Mais pour le commissaire européen à l'Energie, "la neutralité climat est bien sûr l'option que nous préférons. C'est faisable et nécessaire", a-t-il déclaré à Euractiv. Dans les mois qui viennent, les scénarios doivent être étudiés en détail, de sorte que nous atteignions zéro émission de la manière la plus efficace au niveau coût."

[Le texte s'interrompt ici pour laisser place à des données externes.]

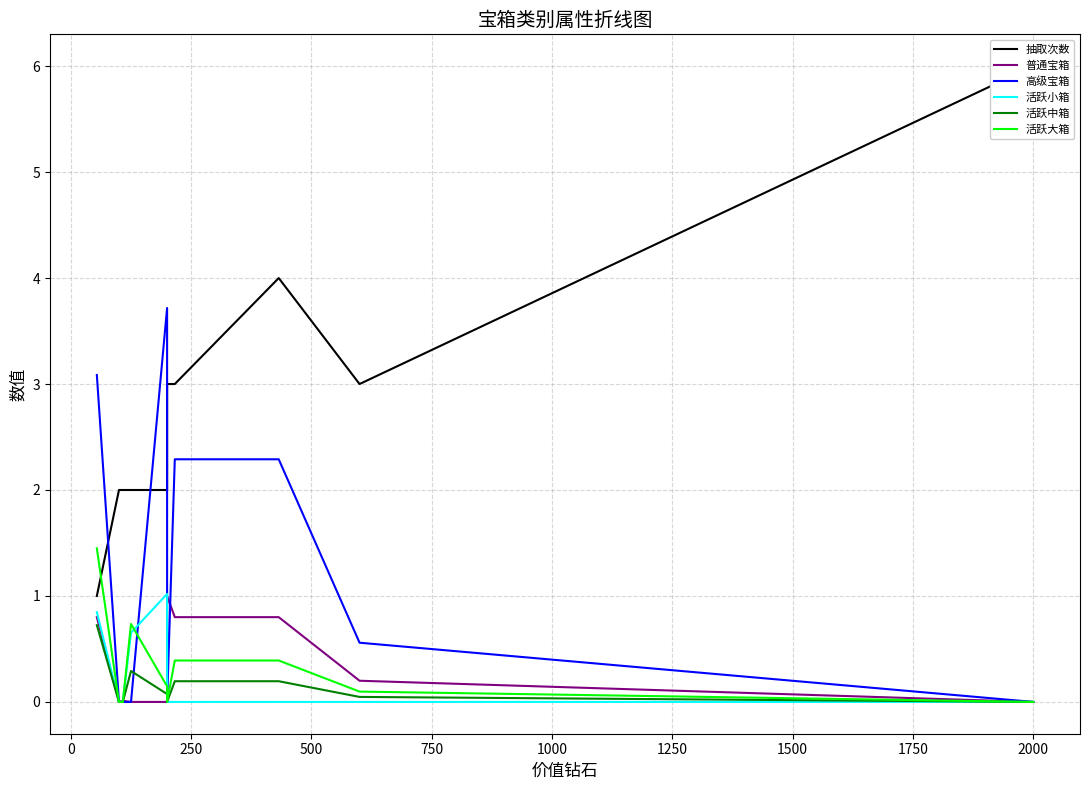

What is the greatest value displayed?

6.0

"Investir 0, 8 % du PIB en plus que ce que nous faisons déjà permettrait de décarboner complémentent l'Union européenne", affirme le vice-président de la Commission Maros Sefkovic. Selon la Commission, les projections prévoient en tous cas que la transition stimulera la croissance et l'emploi, avec un impact de plus de 2% sur le PIB d'ici 2050. L'exécutif européen indique qu'une série de technologies nouvelles et existantes seront nécessaire pour atteindre la neutralité carbone. "Ces technologies sont à différents niveaux de développement et de déploiement. Un effort massif en matière de recherche et d'innovation, construit autour d'une stratégie de recherche et d'innovation cohérente, ainsi qu'un agenda d'investissement seront nécessaires dans l'Union européenne, dans les vingt prochaines années, afin de rendre les solutions bas et zéro carbone économiquement viables", explique la Commission, qui détaille les étapes (dans l'infographie animée ci-dessous) de la "route vers la neutralité climat".

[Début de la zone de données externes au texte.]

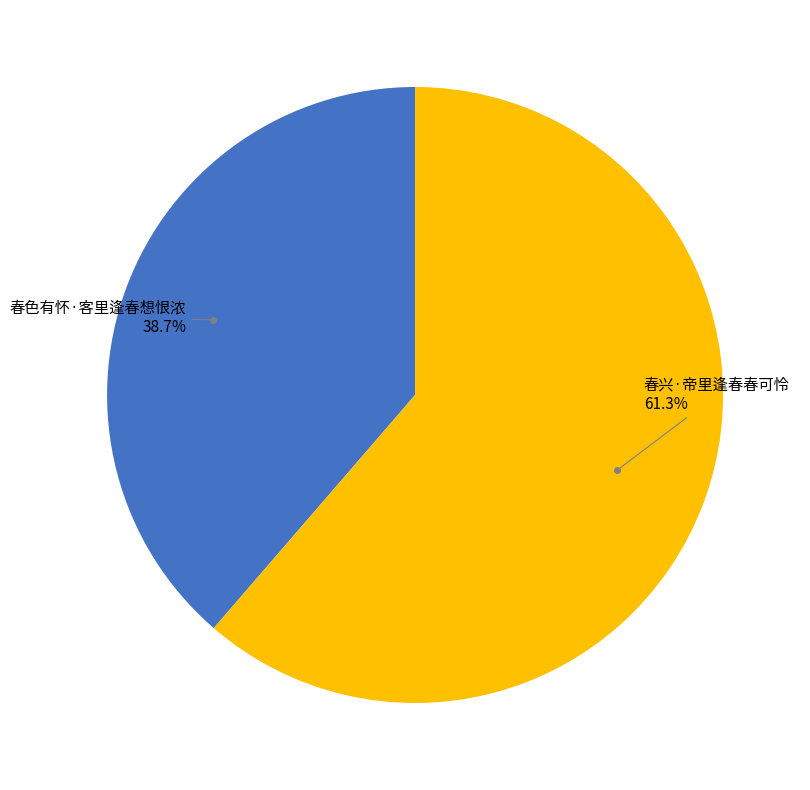

What percentage is the 春色有怀·客里逢春想恨浓 slice, to the nearest percent?

39%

"Il importe maintenant que les États membres soutiennent cette vision à long terme de la Commission", a souligné pour sa part dans un communiqué l'eurodéputés belge Kathleen Van Brempt (sp.a). Elle insiste sur l'implication des citoyens dans la nécessaire transition énergétique, afin qu'elle reste équitable au niveau social.

De son côté, le Centre national de coopération au développement, a également réagi, regrettant l'attitude de la Belgique dans le domaine : « Si on peut se réjouir que l’Europe mette en route la machine de l’ambition climatique, on en attend au moins autant de la part des États membres. Il est grand temps que la Belgique suive le mouvement et sorte de son mutisme. Une quinzaine d’Etats européens soutiennent une déclaration initiée par la présidence autrichienne pour un rehaussement des ambitions européennes, mais la Belgique n’en fait pas partie. C’est inadmissible. Nous exigeons de notre gouvernement qu’il rejoigne les pays européens les plus ambitieux pour renforcer l’action climatique et atteindre les objectifs de Paris », déclare Rebecca Thissen, chargée de recherche au CNCD. 11.11 11.